(Data shown Opens)
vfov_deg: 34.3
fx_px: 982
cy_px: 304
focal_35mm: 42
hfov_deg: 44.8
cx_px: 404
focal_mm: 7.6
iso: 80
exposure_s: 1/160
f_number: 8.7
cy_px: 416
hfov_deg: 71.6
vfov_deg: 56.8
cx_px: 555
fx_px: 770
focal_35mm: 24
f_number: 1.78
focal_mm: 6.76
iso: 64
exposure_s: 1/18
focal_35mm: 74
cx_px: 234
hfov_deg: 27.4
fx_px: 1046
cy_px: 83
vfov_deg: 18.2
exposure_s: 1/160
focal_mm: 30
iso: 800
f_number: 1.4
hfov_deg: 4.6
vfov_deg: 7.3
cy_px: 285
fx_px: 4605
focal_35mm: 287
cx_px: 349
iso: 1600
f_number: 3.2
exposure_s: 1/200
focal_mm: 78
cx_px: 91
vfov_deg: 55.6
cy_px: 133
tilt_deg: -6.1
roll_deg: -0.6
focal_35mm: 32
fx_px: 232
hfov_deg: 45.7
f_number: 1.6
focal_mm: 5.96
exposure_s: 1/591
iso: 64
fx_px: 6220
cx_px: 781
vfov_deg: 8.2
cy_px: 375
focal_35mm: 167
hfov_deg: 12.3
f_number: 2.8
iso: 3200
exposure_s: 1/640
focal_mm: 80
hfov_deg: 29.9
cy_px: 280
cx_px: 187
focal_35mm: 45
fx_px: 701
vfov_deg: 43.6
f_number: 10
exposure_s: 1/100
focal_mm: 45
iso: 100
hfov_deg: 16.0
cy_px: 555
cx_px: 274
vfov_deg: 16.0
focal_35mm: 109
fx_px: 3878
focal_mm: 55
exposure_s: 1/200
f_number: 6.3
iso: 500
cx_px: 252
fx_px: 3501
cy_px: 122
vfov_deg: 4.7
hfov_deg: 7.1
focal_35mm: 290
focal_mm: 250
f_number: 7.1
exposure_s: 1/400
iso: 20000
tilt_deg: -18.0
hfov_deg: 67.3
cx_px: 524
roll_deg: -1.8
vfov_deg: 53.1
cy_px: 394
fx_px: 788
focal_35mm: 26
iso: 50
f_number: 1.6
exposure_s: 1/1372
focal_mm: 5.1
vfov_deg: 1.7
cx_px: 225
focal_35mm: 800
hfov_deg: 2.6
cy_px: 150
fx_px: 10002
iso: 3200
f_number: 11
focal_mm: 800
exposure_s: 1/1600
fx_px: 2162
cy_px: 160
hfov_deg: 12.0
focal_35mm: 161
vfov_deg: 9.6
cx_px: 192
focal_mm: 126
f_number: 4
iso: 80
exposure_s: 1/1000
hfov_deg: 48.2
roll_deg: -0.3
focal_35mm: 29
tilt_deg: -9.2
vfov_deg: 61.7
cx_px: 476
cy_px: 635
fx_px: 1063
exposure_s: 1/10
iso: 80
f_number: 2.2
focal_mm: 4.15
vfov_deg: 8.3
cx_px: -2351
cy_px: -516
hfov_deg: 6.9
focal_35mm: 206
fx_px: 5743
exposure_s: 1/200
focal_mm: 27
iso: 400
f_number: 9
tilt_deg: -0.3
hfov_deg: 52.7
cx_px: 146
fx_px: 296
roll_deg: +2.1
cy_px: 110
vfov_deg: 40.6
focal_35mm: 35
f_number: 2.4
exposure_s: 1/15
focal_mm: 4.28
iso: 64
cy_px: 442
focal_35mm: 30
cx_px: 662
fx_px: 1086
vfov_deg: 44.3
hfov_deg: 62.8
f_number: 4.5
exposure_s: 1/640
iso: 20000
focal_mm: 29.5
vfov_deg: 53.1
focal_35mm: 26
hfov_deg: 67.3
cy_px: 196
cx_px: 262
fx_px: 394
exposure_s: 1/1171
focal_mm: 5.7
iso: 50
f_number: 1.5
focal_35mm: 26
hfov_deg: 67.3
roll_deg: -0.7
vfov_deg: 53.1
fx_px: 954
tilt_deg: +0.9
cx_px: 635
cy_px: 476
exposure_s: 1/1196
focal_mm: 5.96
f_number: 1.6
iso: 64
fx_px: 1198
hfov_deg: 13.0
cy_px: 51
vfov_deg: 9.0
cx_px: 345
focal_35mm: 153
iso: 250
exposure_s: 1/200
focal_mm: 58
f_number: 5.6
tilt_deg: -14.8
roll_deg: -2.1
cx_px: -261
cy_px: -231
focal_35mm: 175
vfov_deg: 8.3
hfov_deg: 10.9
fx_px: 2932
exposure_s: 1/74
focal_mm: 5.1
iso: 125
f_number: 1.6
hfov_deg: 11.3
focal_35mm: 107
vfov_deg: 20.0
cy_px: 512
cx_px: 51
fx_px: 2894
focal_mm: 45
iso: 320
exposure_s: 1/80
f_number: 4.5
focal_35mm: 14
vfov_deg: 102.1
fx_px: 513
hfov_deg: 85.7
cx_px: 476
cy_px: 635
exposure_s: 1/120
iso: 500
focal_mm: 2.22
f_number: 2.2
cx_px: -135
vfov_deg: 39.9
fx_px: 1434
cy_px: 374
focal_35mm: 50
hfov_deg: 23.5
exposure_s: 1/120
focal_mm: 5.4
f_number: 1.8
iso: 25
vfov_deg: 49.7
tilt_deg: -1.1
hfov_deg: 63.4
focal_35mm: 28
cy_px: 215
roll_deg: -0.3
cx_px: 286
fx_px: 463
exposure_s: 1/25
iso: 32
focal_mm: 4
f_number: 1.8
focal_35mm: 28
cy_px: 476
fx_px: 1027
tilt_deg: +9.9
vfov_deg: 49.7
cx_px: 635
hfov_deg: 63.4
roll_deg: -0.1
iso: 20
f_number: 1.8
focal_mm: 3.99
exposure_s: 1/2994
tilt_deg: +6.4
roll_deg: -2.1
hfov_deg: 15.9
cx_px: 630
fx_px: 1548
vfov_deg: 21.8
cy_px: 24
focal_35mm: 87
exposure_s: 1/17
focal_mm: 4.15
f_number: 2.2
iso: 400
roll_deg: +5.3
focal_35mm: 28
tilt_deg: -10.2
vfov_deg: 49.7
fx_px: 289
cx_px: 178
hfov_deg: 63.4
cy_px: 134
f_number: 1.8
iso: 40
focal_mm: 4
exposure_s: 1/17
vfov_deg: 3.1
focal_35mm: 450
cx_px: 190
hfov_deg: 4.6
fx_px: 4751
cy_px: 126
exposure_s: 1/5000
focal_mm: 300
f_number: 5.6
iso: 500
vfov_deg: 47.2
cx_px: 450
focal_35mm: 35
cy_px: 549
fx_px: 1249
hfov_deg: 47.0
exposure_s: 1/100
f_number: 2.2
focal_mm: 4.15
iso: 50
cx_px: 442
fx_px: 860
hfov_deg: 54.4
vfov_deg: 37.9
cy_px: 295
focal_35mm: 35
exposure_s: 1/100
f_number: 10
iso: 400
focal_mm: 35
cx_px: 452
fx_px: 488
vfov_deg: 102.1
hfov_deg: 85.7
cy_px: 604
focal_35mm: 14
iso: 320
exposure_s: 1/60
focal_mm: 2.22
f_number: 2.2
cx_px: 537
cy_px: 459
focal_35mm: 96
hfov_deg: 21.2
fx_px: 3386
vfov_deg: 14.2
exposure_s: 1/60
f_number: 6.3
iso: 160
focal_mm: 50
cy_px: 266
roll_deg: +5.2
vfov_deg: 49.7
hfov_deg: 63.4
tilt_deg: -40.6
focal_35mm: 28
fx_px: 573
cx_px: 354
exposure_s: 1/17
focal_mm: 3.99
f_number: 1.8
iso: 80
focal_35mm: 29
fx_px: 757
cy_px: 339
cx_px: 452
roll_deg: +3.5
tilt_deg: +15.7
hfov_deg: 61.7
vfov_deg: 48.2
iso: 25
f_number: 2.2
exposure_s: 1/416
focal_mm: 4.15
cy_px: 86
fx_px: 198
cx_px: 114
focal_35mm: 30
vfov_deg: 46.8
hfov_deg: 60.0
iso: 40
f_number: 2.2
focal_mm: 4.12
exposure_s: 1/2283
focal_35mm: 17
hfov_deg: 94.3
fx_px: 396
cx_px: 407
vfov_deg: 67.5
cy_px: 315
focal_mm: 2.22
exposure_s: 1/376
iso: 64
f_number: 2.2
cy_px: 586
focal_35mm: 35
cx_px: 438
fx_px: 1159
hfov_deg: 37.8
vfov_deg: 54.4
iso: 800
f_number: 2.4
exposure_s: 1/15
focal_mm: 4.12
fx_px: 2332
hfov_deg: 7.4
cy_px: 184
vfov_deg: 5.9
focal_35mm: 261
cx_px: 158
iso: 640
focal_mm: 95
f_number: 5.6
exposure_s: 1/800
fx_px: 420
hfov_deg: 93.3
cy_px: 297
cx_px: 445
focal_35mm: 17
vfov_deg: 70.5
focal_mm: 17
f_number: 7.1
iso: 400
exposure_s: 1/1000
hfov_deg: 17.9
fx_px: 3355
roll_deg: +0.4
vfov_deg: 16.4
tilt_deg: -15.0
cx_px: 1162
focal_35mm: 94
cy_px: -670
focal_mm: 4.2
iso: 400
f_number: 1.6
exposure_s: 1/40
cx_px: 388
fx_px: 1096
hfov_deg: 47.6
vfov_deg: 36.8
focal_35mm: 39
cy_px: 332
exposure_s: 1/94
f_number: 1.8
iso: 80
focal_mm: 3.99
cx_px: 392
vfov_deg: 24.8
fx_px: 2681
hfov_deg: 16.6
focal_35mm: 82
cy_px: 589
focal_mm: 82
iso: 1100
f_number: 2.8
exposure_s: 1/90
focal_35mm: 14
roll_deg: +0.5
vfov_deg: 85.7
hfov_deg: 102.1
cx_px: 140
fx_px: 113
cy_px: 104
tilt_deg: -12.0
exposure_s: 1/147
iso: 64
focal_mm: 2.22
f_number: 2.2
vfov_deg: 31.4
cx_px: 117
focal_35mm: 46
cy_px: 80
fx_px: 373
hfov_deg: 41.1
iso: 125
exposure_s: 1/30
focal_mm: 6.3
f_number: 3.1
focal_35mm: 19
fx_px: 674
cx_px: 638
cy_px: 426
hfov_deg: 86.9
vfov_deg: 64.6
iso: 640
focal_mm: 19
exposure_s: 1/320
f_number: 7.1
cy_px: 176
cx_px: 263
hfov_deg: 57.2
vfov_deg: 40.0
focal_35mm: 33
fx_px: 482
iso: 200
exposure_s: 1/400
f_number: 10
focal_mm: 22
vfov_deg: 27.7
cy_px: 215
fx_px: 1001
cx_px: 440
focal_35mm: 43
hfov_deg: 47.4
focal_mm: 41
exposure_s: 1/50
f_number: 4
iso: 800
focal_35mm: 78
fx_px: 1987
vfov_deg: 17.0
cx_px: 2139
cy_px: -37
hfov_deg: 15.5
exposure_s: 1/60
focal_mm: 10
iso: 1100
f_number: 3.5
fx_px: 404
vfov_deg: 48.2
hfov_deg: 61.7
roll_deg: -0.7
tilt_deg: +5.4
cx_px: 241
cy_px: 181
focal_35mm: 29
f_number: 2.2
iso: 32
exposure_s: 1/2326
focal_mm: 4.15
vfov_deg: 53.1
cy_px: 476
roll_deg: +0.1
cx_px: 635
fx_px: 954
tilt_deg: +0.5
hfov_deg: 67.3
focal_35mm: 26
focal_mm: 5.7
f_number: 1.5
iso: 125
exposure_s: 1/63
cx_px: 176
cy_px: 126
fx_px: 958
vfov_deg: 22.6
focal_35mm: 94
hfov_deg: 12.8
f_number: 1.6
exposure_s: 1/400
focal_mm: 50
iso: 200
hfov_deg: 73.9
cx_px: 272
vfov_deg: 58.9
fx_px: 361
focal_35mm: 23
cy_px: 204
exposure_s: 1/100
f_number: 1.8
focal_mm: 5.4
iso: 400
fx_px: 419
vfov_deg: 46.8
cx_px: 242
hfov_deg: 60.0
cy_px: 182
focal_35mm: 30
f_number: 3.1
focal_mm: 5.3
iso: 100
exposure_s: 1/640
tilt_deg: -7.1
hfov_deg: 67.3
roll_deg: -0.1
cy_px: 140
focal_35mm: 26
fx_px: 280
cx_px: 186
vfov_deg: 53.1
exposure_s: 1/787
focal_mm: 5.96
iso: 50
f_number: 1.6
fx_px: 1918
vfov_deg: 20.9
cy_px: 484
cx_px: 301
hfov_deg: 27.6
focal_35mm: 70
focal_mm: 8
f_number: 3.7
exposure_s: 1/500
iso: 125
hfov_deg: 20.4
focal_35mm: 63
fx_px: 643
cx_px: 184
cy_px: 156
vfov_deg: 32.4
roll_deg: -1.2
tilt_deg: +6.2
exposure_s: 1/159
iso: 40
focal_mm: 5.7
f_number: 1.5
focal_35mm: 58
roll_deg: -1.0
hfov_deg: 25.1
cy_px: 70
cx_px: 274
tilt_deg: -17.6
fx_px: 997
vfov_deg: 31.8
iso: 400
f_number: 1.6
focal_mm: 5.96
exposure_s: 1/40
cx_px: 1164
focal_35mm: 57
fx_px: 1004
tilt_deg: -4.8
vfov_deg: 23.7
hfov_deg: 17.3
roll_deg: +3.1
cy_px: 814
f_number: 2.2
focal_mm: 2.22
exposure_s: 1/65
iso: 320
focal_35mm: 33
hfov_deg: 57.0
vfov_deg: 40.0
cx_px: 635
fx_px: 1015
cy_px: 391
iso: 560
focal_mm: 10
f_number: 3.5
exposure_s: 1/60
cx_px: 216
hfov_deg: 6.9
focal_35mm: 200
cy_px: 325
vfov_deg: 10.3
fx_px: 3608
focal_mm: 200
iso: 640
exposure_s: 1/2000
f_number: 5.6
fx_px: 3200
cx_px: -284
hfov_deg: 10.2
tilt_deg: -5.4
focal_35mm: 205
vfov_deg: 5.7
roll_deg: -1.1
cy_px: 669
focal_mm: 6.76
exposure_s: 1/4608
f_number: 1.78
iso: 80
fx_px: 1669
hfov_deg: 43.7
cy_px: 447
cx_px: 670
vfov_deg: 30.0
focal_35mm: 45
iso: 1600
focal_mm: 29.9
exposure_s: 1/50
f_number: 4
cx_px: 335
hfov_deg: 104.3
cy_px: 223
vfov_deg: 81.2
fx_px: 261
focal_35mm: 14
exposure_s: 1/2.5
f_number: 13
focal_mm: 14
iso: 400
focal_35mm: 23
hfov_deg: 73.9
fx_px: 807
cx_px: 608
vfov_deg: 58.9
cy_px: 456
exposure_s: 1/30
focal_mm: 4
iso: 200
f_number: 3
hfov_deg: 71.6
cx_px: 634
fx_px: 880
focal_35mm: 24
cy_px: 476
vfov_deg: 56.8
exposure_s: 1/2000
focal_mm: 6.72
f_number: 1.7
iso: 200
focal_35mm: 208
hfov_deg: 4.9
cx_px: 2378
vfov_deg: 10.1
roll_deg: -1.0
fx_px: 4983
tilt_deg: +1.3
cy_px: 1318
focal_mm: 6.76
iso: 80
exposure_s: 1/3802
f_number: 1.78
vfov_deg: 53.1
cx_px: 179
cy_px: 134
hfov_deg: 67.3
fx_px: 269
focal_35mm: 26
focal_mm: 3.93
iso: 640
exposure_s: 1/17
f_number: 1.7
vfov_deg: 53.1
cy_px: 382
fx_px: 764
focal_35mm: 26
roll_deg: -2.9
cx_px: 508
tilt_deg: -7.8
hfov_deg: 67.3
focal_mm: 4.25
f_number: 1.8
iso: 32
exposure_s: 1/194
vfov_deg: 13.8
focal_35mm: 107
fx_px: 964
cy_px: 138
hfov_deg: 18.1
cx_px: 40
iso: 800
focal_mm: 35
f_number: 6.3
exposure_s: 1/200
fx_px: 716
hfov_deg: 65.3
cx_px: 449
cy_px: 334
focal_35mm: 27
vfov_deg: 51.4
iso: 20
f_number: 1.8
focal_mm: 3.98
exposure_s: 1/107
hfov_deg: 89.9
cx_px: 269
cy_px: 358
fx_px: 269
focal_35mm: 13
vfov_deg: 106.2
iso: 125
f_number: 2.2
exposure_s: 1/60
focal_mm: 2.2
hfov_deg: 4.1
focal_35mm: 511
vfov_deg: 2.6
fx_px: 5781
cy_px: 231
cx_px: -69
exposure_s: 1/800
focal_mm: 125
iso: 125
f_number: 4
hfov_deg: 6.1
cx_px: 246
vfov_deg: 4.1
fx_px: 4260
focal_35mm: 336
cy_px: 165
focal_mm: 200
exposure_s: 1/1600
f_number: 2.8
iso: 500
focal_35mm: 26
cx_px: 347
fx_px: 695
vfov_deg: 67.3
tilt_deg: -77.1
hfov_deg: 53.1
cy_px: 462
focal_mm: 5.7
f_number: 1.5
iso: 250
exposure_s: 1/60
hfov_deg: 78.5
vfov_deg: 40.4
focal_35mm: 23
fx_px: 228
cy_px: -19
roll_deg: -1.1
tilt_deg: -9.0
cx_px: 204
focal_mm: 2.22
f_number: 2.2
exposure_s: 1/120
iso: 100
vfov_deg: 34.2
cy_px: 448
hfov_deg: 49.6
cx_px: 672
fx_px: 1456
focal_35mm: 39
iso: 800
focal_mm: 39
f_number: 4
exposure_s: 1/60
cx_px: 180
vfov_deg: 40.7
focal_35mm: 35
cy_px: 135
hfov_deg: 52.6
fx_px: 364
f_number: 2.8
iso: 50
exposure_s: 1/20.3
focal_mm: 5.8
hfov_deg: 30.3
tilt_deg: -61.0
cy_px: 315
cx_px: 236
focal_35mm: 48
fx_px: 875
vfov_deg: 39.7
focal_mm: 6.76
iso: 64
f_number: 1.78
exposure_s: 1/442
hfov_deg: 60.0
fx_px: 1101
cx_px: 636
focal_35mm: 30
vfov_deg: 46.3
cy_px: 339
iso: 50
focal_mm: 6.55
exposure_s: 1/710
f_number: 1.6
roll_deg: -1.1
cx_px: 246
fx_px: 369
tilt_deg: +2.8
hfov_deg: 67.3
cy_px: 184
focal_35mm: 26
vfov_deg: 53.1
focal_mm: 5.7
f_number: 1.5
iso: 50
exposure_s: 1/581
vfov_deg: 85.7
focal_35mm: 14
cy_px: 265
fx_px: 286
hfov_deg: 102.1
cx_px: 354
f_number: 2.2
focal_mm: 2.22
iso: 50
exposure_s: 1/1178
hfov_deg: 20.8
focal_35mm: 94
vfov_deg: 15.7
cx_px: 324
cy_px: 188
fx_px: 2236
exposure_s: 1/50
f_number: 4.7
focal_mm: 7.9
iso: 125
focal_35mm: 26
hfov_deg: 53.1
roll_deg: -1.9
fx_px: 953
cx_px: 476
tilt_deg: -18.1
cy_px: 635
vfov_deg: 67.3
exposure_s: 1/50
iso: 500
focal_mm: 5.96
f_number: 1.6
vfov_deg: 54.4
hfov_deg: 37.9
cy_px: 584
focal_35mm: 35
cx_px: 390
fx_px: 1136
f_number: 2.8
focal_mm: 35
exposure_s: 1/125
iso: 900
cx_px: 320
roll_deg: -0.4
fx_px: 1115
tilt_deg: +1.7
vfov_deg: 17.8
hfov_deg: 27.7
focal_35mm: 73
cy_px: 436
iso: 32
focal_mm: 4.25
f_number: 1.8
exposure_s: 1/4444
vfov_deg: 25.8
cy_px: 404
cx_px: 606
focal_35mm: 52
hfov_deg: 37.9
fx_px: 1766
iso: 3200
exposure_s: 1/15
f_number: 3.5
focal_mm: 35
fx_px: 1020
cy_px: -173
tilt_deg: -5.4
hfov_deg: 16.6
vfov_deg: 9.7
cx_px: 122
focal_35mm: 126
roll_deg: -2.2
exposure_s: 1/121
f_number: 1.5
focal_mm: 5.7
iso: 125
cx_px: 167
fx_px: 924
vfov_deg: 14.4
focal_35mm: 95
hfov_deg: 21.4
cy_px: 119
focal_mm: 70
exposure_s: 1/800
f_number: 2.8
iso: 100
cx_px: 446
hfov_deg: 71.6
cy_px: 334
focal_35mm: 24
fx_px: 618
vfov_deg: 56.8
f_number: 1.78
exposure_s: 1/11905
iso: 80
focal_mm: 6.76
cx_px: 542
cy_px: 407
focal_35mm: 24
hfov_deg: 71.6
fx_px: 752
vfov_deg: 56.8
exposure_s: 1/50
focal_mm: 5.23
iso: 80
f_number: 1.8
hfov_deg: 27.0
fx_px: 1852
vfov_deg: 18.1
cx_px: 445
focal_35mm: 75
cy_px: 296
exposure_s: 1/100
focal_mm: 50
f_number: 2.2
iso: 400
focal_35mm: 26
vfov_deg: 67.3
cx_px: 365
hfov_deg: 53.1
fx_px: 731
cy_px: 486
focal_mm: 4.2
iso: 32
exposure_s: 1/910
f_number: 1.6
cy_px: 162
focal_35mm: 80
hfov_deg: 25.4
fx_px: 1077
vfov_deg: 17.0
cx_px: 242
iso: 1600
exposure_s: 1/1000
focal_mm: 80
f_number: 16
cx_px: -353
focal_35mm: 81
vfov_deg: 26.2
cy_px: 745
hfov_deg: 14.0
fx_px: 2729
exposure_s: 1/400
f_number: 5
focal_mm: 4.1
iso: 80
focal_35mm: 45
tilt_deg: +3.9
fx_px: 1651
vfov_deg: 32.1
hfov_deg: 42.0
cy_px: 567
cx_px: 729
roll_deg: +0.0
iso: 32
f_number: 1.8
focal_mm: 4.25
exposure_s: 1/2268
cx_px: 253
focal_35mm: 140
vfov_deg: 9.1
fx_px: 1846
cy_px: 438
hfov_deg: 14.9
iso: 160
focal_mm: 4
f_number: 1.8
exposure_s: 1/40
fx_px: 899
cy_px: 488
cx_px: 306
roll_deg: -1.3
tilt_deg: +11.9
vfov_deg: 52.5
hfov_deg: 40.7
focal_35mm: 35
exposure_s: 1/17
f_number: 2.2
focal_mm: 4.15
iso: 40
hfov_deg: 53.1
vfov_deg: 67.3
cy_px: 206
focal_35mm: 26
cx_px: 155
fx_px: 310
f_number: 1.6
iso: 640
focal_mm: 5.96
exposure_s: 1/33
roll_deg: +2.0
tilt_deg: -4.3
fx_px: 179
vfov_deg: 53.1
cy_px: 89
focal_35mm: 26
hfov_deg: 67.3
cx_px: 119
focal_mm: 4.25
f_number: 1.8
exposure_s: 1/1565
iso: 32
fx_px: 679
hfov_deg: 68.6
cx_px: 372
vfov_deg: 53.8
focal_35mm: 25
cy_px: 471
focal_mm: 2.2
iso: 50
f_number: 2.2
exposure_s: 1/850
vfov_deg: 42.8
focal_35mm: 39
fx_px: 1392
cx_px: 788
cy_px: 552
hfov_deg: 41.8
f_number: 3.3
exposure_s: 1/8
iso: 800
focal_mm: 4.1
(Data shown Closes)
_Work to complete_:
Wherever the line holding "hfov_deg: 47.6" falls in the entries above, copy exactly from it through the line holding "roll_deg: +0.5", inclusive, and add nothing.

_Answer area_:
hfov_deg: 47.6
vfov_deg: 36.8
focal_35mm: 39
cy_px: 332
exposure_s: 1/94
f_number: 1.8
iso: 80
focal_mm: 3.99
cx_px: 392
vfov_deg: 24.8
fx_px: 2681
hfov_deg: 16.6
focal_35mm: 82
cy_px: 589
focal_mm: 82
iso: 1100
f_number: 2.8
exposure_s: 1/90
focal_35mm: 14
roll_deg: +0.5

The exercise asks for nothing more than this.